How does PIN on glass work?
There are 2 main types of PIN on Glass solutions:
- Approved Payment Card Industry PIN Transaction Device (PCI PTS) approved hardware-based point of interaction (POI) devices built on a mobile device platform and using the touch screen for PIN entry.
- Solutions meeting the PCI SSC’s Software-based PIN entry on Commercial Off The Shelf devices standard (SPoC on COTS solutions)
The first solution relies on hardware-based PIN entry and protection, through PCI PTS approval of specific mobile device platforms. The second solution offers software-based PIN entry and protection, on devices that meet the SPoC Standard, for use with any mobile device.
Although PIN on Glass is more secure than authentication methods involving a cardholder’s signature, software-based PIN entry introduces its own security vulnerabilities. COTS devices such as smartphones and tablets are designed to communicate with other devices, meaning they’re more vulnerable to interception. They were also never designed to accept payments.
The PCI standard seeks to address many of these issues using a few core principles. These include isolation of the PIN from the Primary Account Number (PAN) and other cardholder data, ensuring the security and integrity of the PIN entry software application, active monitoring of the software, and requiring a Secure Card Reader for PIN (SCRP) to encrypt and maintain the confidentiality of the account data. Furthermore, PIN on Glass transactions are restricted to EMV contact and contactless transactions.
Software-based solutions are not as secure as hardware-based solutions. Software-based solutions rely on software protection measures, such as white box cryptography and code obfuscation, to mitigate against attacks. However, given enough time, a determined attacker can break this security.

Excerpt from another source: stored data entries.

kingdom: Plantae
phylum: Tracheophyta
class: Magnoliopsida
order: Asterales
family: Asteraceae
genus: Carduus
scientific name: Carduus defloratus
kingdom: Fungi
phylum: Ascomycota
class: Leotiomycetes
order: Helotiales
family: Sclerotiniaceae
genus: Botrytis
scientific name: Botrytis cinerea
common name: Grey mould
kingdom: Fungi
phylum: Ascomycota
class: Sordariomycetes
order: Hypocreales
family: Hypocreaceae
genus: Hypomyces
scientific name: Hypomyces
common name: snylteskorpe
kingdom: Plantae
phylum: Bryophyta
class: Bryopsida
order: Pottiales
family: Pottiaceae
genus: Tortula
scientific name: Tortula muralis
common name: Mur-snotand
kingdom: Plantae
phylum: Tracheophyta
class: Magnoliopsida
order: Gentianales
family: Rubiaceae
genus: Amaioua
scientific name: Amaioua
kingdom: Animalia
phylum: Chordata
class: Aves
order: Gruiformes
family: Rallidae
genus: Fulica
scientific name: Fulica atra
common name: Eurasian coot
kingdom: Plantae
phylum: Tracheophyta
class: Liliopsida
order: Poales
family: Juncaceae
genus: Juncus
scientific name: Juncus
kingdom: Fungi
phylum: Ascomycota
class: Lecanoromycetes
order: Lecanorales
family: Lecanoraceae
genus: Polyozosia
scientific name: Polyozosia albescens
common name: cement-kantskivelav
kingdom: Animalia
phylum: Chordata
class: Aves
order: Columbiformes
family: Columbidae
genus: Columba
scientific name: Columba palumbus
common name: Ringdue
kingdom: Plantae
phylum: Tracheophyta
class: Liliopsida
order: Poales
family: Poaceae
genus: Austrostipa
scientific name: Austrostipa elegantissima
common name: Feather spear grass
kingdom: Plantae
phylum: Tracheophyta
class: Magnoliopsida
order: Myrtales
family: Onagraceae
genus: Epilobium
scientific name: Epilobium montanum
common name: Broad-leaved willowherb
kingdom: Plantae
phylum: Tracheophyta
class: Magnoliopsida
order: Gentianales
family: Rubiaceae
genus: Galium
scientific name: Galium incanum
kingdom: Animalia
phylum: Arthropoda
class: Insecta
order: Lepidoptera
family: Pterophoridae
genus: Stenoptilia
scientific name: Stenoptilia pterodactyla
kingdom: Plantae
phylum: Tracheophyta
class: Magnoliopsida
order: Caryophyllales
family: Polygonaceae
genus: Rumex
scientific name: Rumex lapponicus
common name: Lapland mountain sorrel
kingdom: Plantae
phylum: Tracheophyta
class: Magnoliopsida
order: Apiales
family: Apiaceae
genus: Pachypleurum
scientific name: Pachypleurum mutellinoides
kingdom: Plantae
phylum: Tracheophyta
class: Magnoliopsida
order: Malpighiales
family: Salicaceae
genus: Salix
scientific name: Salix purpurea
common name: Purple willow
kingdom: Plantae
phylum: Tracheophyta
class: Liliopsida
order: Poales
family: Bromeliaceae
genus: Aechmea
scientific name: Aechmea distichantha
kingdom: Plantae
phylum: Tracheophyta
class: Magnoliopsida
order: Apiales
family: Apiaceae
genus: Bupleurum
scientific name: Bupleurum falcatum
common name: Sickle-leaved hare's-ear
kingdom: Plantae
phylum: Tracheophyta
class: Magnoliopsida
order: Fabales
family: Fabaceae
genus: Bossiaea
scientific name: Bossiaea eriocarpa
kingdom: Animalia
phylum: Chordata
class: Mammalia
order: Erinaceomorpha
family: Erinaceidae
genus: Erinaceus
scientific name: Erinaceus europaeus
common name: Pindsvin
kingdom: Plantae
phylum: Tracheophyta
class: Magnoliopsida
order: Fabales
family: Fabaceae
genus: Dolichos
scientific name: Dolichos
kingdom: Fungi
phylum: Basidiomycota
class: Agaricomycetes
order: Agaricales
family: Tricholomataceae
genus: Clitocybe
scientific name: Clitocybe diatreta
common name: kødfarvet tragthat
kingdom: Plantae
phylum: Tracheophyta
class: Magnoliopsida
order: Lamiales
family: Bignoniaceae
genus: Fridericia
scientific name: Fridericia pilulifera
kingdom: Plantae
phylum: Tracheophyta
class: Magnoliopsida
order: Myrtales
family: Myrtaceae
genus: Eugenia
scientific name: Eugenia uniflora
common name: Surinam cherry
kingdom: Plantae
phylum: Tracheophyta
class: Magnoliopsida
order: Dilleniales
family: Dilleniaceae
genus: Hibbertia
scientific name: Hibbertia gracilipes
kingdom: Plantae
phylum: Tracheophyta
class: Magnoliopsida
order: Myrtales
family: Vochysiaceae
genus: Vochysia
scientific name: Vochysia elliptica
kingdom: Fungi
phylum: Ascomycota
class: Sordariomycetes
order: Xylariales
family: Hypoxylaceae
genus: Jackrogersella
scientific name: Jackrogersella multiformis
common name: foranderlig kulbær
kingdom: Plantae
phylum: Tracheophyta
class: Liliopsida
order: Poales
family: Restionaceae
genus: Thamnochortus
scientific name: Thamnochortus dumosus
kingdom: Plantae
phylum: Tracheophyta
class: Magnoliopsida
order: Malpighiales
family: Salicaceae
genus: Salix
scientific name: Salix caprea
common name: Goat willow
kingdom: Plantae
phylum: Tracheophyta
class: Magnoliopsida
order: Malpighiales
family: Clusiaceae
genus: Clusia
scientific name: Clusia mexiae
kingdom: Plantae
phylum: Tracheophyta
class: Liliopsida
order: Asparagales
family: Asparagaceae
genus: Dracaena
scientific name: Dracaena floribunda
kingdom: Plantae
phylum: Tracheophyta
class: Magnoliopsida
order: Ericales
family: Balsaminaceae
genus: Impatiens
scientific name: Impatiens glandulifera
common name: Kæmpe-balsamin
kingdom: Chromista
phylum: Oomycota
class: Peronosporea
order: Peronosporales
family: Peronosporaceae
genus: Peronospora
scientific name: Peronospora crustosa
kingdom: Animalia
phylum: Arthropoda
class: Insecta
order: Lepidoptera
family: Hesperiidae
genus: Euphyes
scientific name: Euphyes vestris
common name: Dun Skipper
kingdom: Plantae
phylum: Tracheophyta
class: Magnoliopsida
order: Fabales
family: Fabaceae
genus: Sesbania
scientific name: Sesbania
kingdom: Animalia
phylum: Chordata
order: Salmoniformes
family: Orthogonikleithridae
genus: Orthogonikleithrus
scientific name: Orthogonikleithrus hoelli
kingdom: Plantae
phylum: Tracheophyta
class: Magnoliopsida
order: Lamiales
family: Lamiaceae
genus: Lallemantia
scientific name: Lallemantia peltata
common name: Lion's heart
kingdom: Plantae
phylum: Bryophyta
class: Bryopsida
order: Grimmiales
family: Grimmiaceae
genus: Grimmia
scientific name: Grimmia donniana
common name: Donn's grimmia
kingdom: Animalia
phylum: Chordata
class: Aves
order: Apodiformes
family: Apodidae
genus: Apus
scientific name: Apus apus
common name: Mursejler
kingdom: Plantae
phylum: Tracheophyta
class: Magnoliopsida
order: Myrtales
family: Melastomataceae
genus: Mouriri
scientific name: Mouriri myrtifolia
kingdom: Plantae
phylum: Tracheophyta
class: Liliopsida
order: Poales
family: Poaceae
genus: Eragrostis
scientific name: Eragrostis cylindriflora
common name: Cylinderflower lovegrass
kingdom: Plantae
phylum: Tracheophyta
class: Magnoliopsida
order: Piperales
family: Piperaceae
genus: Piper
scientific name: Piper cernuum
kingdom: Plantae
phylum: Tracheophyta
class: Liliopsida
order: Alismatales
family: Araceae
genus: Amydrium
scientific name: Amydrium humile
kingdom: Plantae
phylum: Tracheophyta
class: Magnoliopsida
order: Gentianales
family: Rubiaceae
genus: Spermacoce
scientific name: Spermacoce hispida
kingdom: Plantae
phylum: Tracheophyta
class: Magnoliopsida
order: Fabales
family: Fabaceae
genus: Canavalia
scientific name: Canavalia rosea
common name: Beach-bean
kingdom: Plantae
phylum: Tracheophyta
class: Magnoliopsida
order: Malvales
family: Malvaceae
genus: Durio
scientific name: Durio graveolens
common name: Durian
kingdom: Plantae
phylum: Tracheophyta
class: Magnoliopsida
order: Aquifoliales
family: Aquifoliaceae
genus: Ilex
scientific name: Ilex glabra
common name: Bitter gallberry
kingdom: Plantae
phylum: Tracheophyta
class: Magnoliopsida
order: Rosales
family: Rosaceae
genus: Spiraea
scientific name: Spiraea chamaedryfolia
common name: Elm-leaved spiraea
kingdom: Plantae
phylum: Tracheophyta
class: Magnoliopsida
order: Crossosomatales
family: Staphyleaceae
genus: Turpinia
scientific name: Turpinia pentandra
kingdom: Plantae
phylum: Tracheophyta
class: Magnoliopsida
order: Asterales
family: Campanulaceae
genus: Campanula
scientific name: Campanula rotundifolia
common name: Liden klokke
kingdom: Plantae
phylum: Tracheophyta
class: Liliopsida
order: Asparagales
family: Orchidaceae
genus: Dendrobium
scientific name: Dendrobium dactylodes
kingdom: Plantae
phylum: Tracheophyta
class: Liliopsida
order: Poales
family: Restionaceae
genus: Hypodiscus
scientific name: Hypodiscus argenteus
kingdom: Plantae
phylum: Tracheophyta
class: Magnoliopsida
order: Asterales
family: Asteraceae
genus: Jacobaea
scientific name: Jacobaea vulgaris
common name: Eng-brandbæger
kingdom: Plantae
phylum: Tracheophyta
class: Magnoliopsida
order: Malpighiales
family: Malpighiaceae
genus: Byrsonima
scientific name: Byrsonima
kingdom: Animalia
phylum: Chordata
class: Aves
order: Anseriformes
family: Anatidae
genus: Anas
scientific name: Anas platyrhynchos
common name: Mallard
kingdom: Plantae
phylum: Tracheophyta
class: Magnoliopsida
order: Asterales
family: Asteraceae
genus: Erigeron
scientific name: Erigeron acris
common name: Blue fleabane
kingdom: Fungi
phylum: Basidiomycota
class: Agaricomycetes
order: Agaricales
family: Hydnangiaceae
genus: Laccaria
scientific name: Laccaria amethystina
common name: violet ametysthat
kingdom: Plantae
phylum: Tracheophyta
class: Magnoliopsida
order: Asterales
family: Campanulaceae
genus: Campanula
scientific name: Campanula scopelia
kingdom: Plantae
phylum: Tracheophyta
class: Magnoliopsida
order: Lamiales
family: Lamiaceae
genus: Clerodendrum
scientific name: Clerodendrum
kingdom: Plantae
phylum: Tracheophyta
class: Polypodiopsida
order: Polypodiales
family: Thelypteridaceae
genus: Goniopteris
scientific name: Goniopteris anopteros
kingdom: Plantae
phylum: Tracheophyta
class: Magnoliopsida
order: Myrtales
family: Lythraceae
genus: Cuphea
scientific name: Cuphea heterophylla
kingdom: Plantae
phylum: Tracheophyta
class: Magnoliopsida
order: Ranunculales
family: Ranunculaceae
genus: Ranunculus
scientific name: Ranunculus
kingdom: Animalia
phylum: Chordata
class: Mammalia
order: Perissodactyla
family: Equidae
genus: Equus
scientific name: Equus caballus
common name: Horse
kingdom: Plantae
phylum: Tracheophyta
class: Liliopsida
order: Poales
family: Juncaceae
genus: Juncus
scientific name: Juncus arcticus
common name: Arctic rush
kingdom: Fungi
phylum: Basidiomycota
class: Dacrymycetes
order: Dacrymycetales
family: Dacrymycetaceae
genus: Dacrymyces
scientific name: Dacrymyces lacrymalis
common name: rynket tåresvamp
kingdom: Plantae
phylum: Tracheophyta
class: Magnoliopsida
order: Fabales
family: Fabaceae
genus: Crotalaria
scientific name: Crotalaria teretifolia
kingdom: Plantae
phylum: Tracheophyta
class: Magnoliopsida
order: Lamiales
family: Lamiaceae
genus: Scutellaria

By comparison, hardware-based solutions involving a Trusted User Interface (TUI), provide a much higher level of security. Built into most modern smartphones is a hardware-isolated environment called a Trusted Execution Environment (TEE). For example, Trustonic’s TEE is integrated into 2 billion devices during manufacture. The TEE is designed to keep data and processes secure by separating them from the main operating system.